• ASSIGNMENT
Your answer must be a single number: the count of lines in the records below that include the string "parquet".

Collected data:
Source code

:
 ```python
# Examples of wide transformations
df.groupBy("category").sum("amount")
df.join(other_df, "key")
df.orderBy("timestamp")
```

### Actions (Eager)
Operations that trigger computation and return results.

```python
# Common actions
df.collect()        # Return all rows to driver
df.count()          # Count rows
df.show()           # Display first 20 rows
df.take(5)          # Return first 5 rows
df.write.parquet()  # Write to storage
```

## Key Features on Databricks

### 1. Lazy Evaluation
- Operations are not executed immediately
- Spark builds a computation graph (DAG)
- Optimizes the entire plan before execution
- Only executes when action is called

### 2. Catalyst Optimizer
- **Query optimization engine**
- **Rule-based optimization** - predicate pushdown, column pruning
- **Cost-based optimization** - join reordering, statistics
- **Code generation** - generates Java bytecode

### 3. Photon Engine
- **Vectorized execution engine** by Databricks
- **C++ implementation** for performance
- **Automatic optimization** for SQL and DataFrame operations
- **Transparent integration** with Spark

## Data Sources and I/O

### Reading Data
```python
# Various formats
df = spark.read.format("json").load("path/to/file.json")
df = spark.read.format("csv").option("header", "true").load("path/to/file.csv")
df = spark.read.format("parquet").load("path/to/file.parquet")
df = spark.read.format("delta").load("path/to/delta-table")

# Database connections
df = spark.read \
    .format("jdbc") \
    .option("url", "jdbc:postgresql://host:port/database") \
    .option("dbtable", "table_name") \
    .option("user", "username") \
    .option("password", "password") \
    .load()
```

• SOLUTION TO THE PROBLEM
2